──────── Data extract
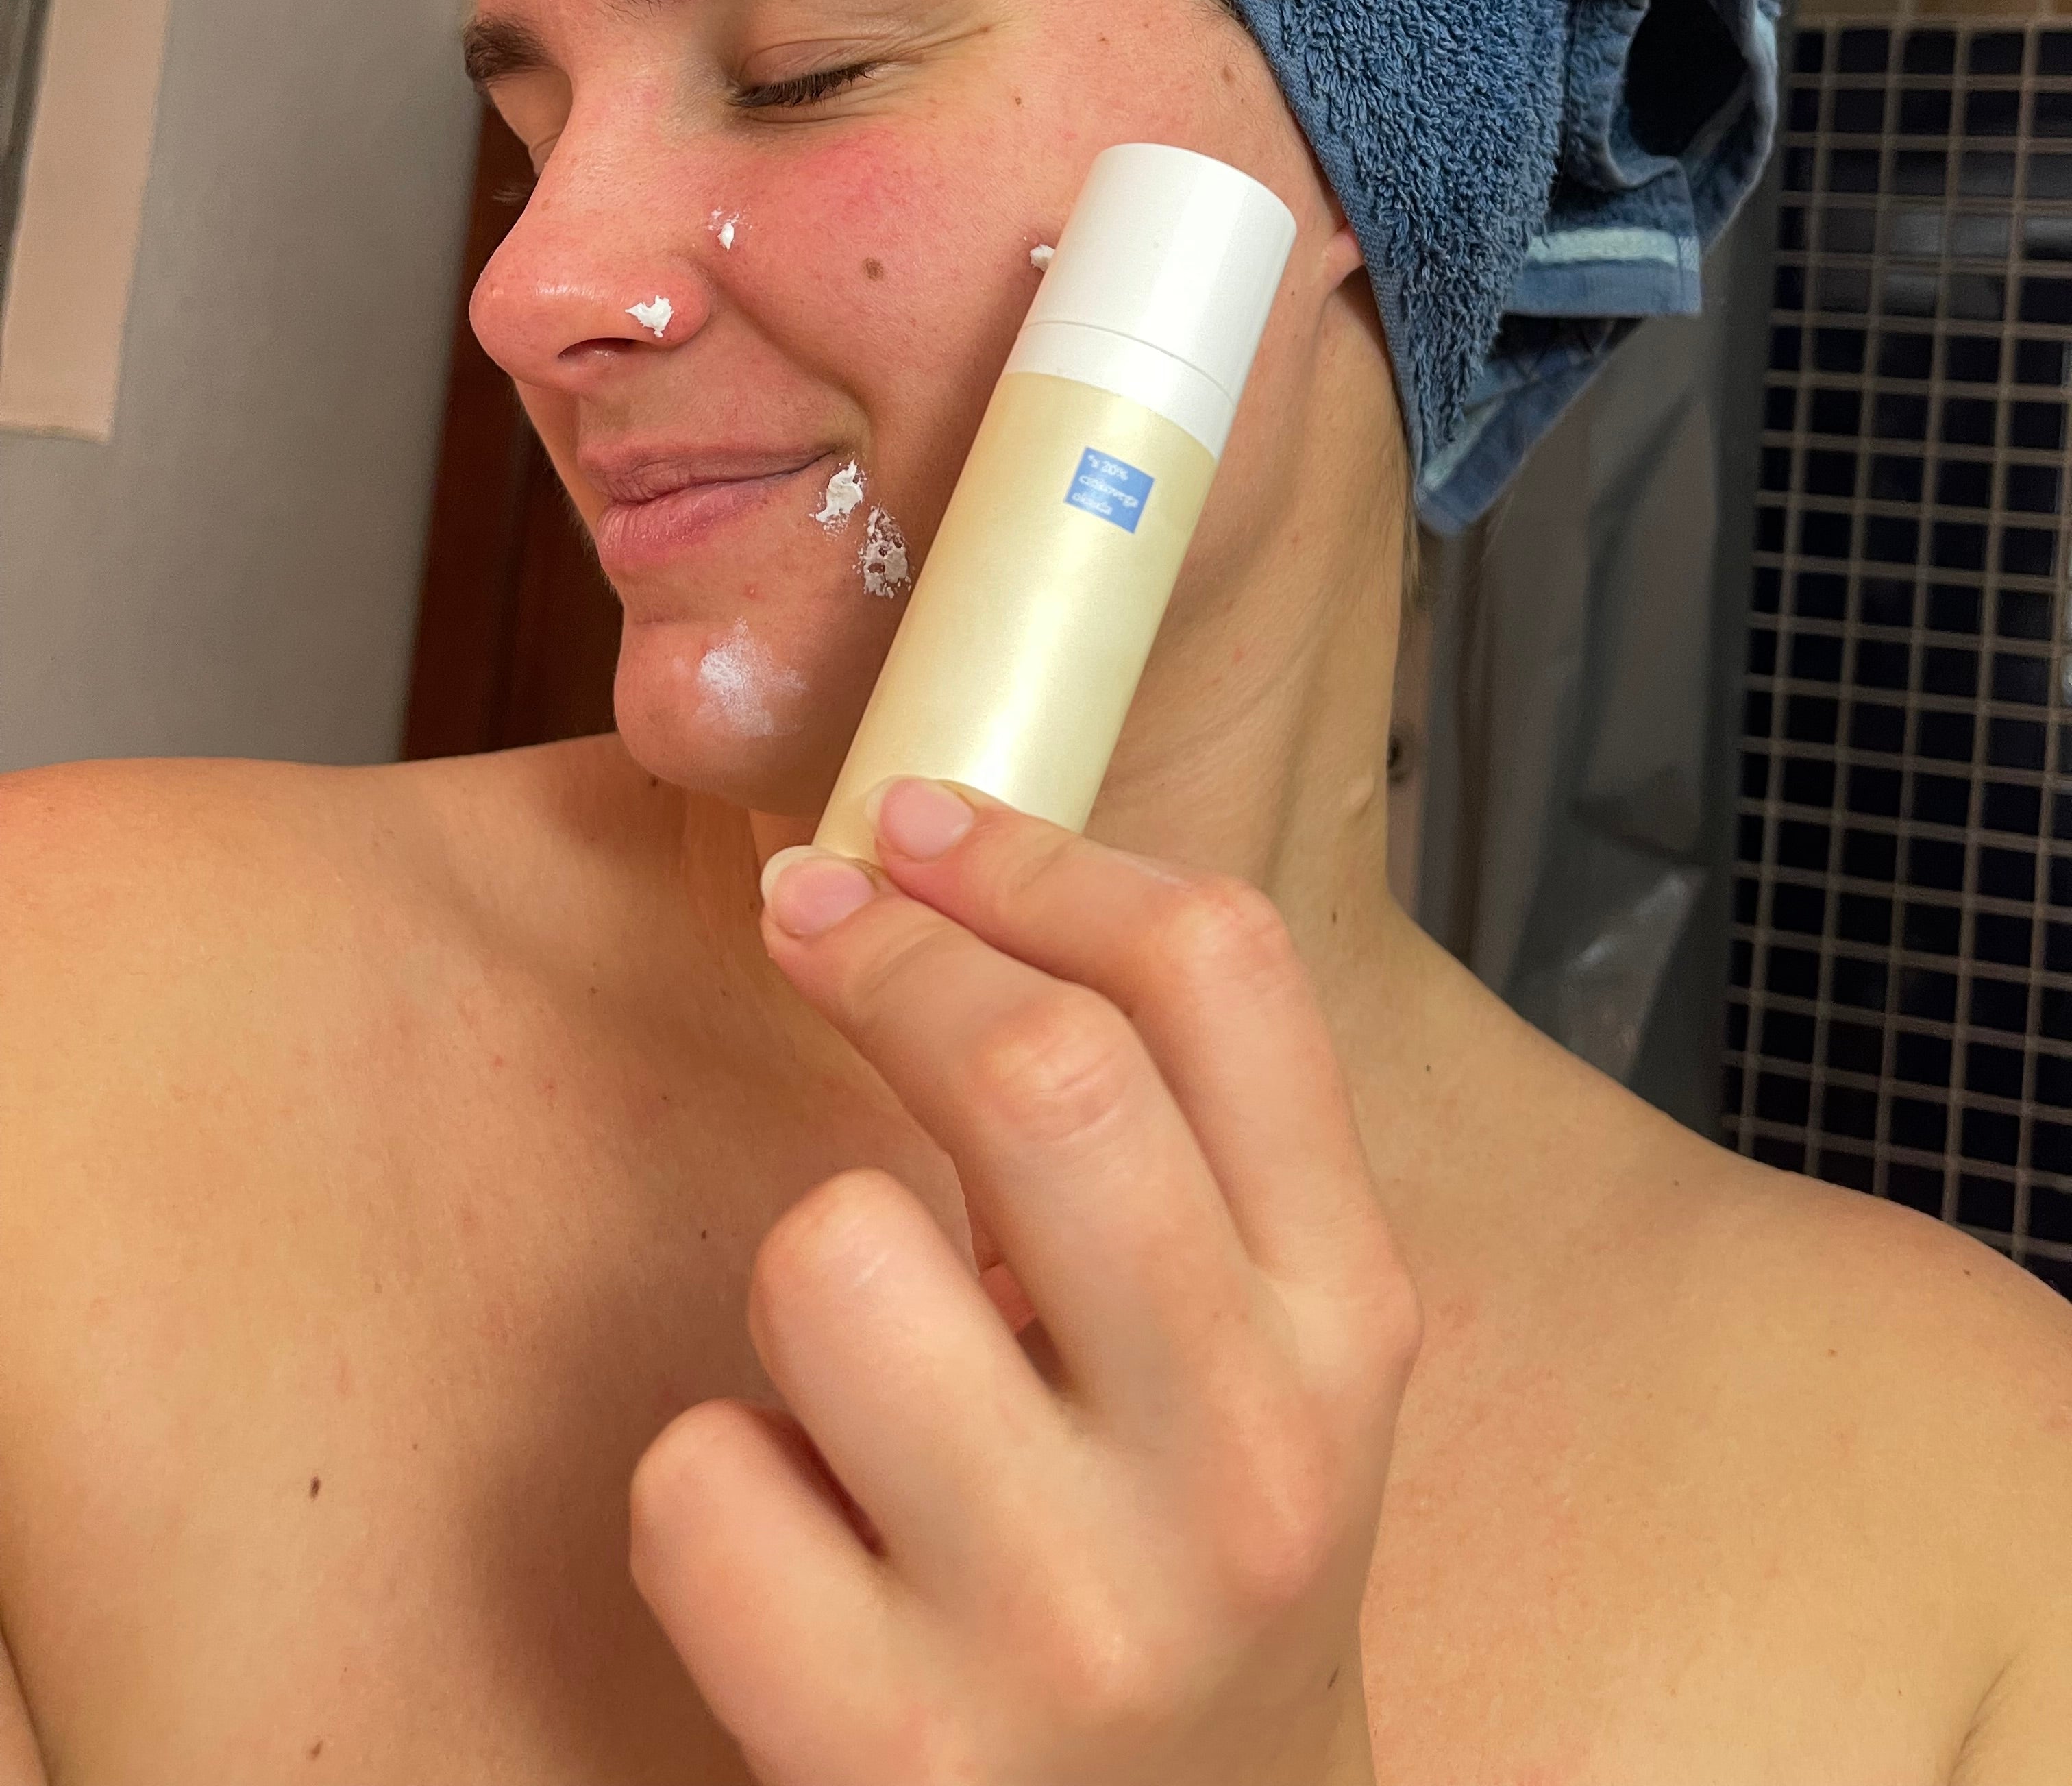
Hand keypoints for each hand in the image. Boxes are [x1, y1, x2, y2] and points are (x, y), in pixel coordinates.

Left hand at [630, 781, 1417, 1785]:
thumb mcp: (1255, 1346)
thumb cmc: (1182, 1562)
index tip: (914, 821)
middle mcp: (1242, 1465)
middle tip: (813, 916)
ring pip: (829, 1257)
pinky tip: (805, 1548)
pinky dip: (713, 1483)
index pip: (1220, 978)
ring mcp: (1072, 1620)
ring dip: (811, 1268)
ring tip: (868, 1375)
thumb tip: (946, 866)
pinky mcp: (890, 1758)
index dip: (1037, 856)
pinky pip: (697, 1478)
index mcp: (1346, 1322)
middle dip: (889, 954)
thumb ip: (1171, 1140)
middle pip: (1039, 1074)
────────────────
──────── Data extract
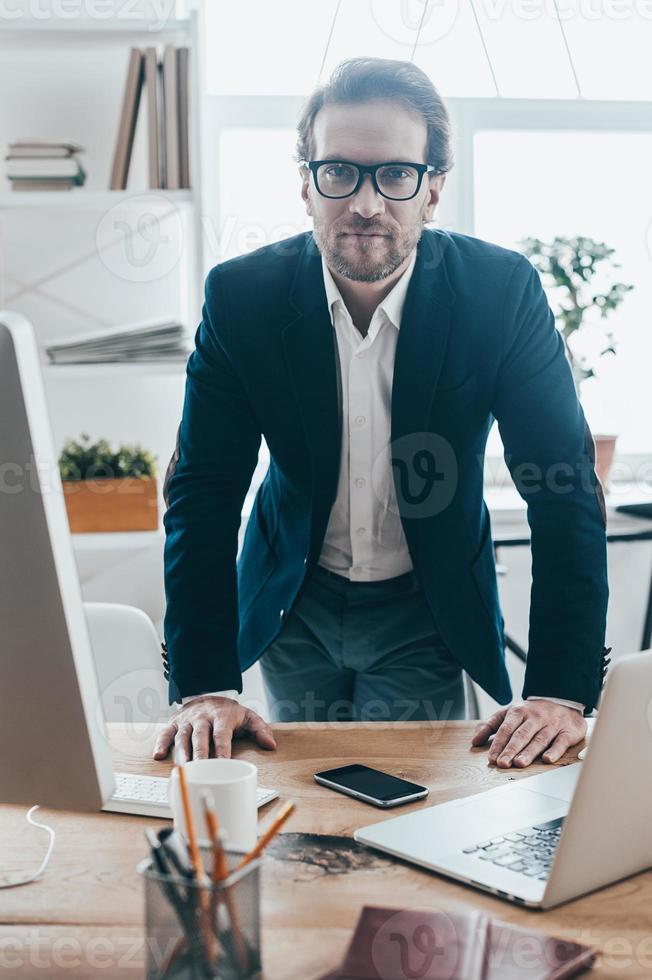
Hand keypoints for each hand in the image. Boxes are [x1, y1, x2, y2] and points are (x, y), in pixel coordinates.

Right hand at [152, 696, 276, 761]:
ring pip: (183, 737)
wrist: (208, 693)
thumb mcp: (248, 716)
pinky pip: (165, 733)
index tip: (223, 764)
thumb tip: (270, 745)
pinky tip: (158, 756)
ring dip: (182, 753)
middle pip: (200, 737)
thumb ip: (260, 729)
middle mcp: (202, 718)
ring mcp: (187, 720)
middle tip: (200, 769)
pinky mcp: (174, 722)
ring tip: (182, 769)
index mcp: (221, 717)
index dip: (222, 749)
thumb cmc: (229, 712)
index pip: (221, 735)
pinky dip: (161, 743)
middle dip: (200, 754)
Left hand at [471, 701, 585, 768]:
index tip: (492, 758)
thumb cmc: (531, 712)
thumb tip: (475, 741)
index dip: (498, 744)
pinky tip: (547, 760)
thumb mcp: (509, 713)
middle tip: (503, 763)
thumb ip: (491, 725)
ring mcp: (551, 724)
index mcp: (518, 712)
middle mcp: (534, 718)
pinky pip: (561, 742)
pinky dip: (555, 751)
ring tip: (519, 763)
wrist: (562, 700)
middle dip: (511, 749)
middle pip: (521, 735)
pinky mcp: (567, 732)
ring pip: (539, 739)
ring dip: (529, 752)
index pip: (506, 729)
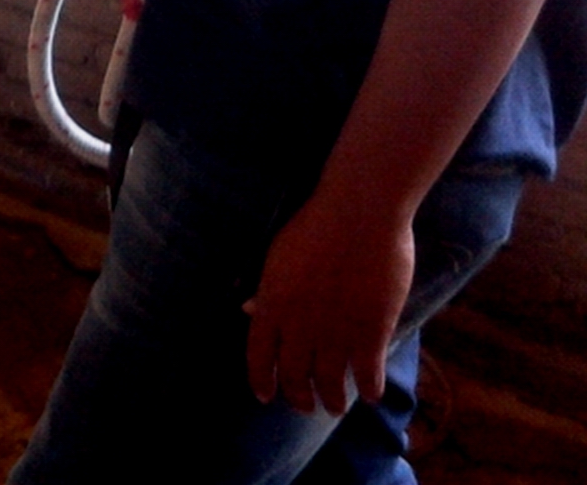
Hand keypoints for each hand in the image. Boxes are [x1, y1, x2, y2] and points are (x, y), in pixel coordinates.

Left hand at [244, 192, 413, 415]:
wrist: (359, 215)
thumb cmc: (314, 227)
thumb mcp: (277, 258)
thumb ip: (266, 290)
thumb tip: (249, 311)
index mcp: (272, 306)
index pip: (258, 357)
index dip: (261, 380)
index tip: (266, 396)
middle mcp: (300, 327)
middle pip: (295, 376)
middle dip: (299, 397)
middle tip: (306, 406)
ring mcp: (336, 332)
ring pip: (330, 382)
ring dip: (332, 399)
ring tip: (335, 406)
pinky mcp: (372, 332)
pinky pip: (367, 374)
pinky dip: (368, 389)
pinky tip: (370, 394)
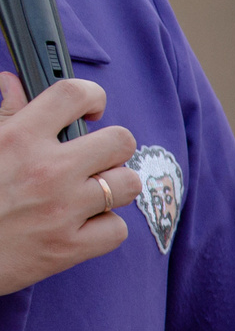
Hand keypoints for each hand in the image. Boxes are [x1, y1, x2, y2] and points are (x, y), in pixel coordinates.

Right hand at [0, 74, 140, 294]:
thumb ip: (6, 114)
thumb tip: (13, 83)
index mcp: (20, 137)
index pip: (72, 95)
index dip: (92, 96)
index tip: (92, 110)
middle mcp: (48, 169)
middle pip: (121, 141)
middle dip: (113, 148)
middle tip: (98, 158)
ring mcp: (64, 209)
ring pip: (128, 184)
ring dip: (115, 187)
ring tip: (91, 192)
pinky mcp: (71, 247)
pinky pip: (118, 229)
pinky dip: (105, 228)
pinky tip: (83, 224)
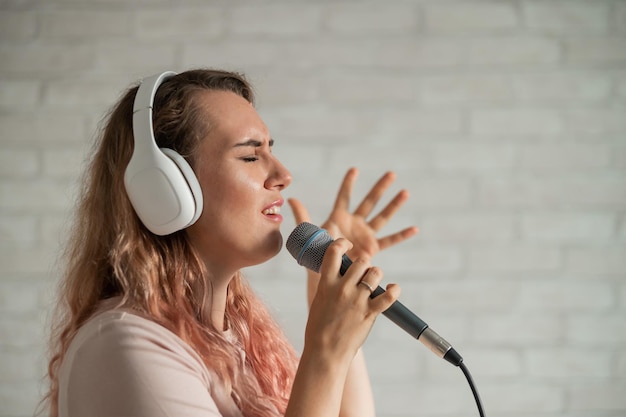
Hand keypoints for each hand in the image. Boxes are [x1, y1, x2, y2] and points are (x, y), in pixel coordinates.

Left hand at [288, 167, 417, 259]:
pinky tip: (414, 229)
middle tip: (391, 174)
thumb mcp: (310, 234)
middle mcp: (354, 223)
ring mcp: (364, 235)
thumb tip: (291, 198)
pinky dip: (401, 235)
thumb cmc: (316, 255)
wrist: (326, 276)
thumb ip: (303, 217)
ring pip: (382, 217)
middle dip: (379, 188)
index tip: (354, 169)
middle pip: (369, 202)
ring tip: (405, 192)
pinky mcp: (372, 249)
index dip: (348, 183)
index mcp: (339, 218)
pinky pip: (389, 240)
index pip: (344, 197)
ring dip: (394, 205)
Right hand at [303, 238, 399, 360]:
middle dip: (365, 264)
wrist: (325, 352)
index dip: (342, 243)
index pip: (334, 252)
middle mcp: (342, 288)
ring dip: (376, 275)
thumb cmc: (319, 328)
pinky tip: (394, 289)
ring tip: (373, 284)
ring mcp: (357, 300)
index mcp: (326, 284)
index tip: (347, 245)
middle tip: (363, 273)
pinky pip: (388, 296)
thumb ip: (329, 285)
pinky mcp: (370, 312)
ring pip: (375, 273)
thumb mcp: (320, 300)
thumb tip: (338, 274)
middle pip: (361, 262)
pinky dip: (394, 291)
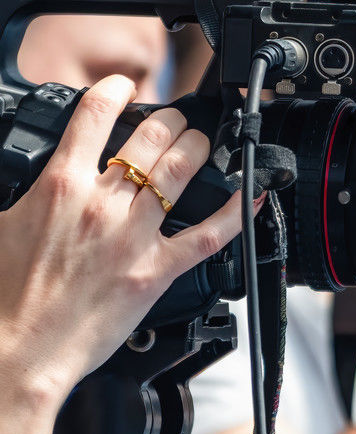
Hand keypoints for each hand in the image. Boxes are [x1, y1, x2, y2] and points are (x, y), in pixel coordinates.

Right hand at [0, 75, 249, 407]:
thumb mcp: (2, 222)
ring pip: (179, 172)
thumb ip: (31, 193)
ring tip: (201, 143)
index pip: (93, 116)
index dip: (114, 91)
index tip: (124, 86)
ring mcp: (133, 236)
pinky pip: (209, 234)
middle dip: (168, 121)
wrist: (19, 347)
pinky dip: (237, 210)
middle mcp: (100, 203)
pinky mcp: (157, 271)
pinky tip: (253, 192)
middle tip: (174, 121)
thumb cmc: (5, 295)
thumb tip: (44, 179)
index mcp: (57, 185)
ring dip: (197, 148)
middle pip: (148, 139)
────────────────
──────── Data extract
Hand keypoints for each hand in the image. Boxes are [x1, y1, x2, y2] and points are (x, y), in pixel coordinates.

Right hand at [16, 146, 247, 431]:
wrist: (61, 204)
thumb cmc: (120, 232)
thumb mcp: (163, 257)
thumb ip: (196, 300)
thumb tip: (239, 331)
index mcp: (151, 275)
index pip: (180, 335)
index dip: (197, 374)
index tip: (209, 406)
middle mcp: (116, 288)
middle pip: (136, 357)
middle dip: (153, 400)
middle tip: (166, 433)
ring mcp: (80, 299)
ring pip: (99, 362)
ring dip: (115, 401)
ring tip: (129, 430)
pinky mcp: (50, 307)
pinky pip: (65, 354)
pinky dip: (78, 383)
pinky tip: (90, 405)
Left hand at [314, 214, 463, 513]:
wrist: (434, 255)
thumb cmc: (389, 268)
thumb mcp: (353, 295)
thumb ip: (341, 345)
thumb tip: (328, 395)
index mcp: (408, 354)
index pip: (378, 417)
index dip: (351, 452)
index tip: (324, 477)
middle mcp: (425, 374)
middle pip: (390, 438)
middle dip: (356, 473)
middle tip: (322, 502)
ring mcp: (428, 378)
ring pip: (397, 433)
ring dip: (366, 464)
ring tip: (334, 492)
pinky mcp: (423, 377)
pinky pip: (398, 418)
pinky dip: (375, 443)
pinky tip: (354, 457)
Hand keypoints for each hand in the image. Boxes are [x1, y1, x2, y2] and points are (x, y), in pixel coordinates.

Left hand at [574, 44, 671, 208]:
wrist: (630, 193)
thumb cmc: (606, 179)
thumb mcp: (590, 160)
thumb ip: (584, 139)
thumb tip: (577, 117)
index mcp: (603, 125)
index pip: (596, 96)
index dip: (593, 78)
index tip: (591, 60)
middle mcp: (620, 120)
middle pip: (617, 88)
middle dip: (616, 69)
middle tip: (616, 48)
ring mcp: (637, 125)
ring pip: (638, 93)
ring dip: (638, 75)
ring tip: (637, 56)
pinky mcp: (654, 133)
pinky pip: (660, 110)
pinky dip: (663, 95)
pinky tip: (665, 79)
────────────────
In the listing, find each line with the string "wrist" and copy it.

Answer to the problem:
wrist: (208, 693)
wrist: (562, 700)
wrist: (359, 215)
wrist: (326, 276)
wrist: (325, 352)
wrist: (19, 347)
wrist: (61, 204)
wrist: (434, 255)
wrist: (630, 193)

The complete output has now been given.